What to produce:
Scan the records below for the line containing "X2770659Y4610100D02*" and the line containing "X2820748Y4413250D01*". Copy both, plus every line between, exactly.

Data for the task:
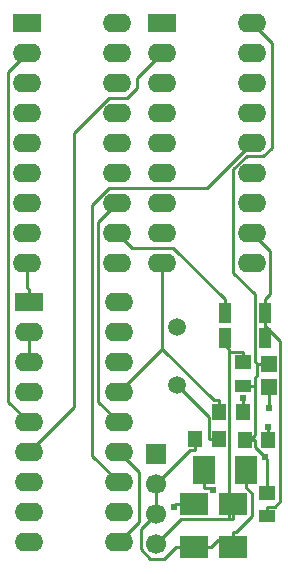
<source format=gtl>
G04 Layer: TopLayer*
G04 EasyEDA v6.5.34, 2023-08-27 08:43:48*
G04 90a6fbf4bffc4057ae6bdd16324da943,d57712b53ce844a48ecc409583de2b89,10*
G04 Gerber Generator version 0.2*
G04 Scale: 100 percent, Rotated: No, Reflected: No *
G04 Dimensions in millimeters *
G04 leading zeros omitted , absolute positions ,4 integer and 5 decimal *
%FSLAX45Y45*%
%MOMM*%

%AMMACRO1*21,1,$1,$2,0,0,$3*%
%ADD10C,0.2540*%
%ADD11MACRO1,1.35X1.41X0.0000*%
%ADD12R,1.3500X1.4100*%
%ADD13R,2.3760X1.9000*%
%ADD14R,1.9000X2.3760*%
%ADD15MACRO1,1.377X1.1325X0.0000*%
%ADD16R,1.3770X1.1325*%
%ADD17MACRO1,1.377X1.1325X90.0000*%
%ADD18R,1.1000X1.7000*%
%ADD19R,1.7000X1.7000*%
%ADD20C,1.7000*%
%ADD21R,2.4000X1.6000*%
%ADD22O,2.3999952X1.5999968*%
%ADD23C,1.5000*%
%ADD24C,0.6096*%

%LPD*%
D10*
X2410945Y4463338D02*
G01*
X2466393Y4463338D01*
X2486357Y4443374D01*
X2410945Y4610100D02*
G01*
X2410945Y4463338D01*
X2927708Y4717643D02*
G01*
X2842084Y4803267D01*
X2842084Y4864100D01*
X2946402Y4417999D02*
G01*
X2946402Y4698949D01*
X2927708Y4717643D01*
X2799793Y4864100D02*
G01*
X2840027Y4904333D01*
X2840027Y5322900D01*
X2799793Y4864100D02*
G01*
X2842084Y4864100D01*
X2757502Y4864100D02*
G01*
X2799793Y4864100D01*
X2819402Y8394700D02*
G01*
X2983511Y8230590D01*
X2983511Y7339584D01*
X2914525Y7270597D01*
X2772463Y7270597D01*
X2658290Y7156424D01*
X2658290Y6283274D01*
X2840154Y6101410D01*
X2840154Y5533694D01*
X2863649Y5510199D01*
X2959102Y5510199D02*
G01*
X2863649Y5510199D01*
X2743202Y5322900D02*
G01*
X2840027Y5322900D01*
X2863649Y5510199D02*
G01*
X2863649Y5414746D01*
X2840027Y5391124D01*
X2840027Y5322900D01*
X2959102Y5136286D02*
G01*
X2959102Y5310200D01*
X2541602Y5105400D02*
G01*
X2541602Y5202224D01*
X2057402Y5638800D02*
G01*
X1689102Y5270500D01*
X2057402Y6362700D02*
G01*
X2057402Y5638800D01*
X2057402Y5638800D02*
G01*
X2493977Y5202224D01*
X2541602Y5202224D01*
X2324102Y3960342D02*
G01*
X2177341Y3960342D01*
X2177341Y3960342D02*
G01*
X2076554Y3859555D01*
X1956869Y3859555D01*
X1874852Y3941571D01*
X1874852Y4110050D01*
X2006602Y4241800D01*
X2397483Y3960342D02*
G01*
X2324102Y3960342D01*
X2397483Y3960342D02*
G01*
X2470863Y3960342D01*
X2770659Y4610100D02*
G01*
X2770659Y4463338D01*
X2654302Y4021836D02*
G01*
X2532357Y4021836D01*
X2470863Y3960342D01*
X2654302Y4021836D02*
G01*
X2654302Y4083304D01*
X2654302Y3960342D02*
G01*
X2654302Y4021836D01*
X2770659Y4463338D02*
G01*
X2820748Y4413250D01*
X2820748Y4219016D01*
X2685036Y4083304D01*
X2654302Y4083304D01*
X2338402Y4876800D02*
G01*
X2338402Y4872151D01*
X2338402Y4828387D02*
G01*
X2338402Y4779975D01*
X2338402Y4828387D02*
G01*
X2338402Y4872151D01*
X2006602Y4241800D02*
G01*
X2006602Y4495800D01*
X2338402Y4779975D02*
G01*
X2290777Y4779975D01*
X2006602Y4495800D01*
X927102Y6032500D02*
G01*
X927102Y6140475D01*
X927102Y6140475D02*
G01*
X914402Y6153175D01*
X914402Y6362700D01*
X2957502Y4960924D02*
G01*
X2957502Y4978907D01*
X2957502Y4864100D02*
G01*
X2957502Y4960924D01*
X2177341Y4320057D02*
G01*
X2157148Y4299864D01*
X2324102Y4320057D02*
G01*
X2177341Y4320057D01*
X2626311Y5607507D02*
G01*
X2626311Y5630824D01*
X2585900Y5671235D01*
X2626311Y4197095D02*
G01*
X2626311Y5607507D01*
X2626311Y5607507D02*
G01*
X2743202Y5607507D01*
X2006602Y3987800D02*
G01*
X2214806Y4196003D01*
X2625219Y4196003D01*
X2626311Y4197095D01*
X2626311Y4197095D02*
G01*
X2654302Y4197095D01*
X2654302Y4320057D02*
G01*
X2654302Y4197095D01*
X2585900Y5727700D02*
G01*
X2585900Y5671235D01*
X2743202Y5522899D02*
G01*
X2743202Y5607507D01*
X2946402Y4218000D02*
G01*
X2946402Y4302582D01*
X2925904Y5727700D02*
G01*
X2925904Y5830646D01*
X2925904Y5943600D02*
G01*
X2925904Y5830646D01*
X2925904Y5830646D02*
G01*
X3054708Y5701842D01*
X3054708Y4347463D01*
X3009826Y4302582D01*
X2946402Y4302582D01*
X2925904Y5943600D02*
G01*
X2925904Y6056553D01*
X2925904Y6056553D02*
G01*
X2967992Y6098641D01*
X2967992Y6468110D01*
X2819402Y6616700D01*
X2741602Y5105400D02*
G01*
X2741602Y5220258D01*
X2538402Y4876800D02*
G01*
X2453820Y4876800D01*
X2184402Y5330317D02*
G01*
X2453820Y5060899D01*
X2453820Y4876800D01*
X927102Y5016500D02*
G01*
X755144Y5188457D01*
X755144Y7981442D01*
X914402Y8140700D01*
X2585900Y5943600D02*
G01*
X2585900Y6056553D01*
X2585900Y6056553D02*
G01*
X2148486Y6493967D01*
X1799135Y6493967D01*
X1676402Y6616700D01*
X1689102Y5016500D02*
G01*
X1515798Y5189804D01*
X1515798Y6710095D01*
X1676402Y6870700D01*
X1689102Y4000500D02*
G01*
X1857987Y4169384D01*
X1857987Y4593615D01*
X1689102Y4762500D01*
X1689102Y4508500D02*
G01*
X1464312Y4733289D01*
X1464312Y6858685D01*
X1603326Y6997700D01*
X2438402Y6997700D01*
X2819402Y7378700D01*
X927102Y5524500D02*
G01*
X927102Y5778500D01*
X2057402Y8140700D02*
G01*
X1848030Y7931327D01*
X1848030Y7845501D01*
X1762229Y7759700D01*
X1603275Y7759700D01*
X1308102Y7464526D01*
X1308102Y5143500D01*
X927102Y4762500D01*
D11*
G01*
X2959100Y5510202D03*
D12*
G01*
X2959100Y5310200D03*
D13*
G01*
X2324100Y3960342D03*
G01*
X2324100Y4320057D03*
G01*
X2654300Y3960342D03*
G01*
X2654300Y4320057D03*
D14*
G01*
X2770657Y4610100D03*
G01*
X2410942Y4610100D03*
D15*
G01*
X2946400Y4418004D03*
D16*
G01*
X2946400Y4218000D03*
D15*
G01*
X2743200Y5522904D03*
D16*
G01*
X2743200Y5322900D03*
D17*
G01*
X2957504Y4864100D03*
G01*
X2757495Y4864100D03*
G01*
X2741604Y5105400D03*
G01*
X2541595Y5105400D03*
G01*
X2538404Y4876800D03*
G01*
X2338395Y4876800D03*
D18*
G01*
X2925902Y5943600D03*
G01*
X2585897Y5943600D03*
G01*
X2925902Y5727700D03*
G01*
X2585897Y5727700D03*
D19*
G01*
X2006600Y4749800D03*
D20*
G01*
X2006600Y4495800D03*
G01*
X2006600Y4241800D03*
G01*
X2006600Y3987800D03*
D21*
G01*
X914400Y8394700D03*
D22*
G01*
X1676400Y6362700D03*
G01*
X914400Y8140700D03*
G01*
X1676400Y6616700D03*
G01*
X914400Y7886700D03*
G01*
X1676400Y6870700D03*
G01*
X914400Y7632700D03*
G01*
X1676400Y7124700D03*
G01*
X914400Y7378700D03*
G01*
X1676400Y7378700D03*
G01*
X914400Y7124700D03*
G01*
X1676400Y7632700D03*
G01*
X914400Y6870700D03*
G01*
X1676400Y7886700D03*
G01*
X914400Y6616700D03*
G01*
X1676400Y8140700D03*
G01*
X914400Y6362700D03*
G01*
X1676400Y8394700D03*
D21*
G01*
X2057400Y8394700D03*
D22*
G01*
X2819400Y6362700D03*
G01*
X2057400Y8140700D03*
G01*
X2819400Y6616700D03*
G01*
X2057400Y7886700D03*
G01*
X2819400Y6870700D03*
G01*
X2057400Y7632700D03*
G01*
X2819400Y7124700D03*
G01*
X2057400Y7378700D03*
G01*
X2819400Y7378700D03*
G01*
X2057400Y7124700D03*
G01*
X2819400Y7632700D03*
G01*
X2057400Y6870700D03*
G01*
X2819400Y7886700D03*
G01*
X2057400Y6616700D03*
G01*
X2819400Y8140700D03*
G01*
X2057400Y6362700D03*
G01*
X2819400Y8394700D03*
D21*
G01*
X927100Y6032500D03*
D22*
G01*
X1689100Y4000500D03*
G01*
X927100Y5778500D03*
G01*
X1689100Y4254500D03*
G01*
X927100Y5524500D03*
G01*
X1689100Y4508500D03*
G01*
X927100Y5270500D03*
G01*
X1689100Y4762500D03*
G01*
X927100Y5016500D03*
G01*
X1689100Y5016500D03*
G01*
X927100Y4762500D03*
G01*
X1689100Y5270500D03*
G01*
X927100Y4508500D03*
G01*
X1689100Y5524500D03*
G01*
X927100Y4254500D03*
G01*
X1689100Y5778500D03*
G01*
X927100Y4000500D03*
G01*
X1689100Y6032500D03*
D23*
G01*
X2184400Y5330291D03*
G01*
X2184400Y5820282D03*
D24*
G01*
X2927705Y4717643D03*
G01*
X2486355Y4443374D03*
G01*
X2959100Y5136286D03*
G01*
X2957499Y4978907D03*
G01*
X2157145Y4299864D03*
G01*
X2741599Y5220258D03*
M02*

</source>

...

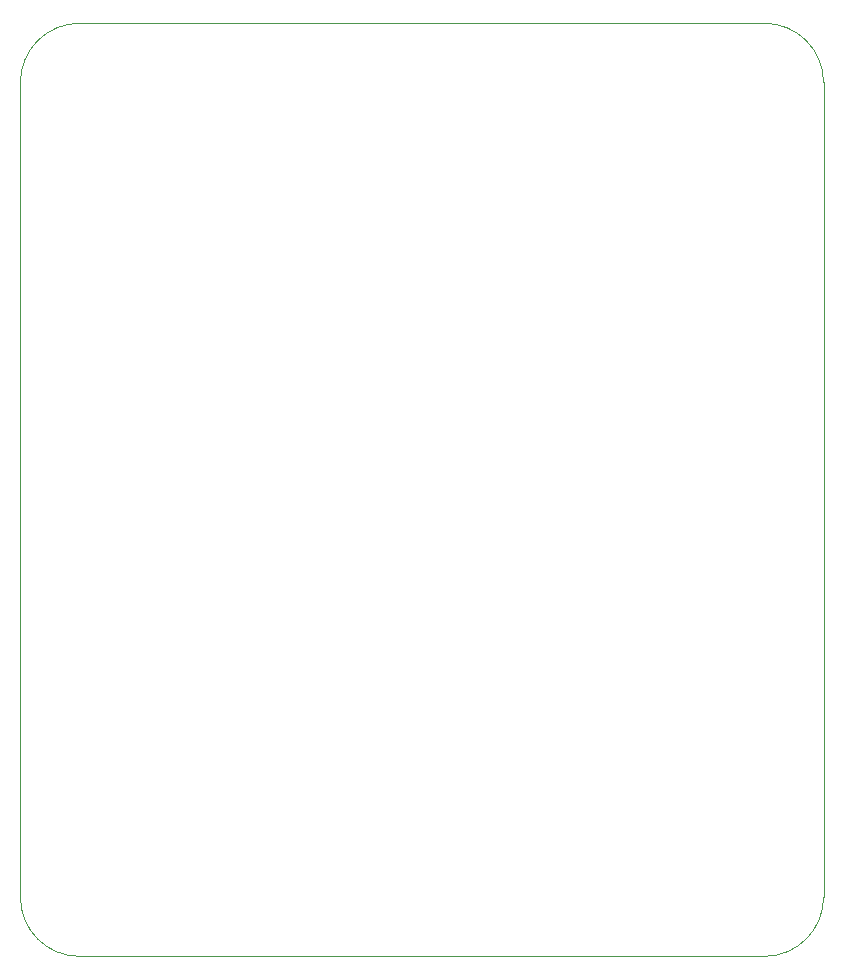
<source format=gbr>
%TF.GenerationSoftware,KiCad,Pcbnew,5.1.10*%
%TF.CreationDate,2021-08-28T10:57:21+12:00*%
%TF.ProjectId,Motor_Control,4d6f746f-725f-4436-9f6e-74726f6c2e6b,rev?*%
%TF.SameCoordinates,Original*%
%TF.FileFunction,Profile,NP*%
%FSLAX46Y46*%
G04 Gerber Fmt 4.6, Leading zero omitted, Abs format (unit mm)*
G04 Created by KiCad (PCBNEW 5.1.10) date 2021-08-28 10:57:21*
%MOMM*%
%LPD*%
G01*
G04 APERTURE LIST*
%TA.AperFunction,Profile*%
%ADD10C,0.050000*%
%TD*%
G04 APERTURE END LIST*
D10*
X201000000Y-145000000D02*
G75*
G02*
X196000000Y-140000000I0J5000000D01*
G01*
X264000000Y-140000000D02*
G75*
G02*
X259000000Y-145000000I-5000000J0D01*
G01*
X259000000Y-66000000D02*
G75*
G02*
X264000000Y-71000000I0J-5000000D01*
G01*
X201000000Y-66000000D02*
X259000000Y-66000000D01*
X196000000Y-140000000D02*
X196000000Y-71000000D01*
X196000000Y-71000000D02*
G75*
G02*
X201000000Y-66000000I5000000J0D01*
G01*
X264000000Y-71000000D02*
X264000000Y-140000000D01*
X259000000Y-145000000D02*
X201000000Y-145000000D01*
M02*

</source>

...

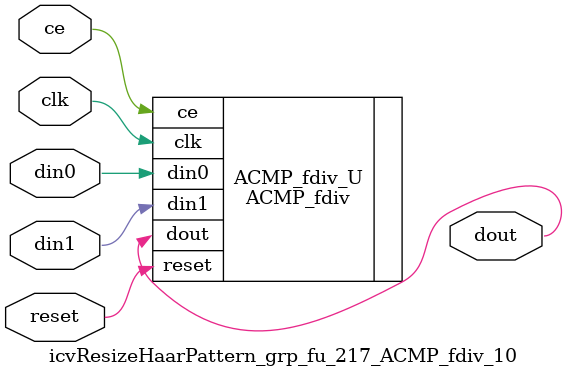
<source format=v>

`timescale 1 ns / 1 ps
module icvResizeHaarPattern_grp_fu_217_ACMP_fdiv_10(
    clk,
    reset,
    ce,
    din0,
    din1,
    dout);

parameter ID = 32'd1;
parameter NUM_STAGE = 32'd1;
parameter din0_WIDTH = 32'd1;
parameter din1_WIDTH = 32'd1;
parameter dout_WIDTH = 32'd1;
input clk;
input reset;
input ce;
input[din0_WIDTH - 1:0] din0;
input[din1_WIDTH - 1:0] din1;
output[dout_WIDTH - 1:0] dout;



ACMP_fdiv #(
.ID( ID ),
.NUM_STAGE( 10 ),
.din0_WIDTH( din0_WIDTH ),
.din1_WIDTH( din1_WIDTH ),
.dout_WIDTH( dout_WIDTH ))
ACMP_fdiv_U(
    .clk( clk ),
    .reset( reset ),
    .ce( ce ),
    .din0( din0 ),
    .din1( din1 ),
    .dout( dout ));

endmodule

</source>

Exercise result:
X2770659Y4610100D02*
G01*
X2770659Y4463338D01*
X2654302Y4021836D02*
G01*
X2532357Y4021836D01*
X2470863Y3960342D01*
X2654302Y4021836D02*
G01*
X2654302Y4083304D01*
X2654302Y3960342D02*
G01*
X2654302Y4021836D01*
X2770659Y4463338D02*
G01*
X2820748Y4413250D01*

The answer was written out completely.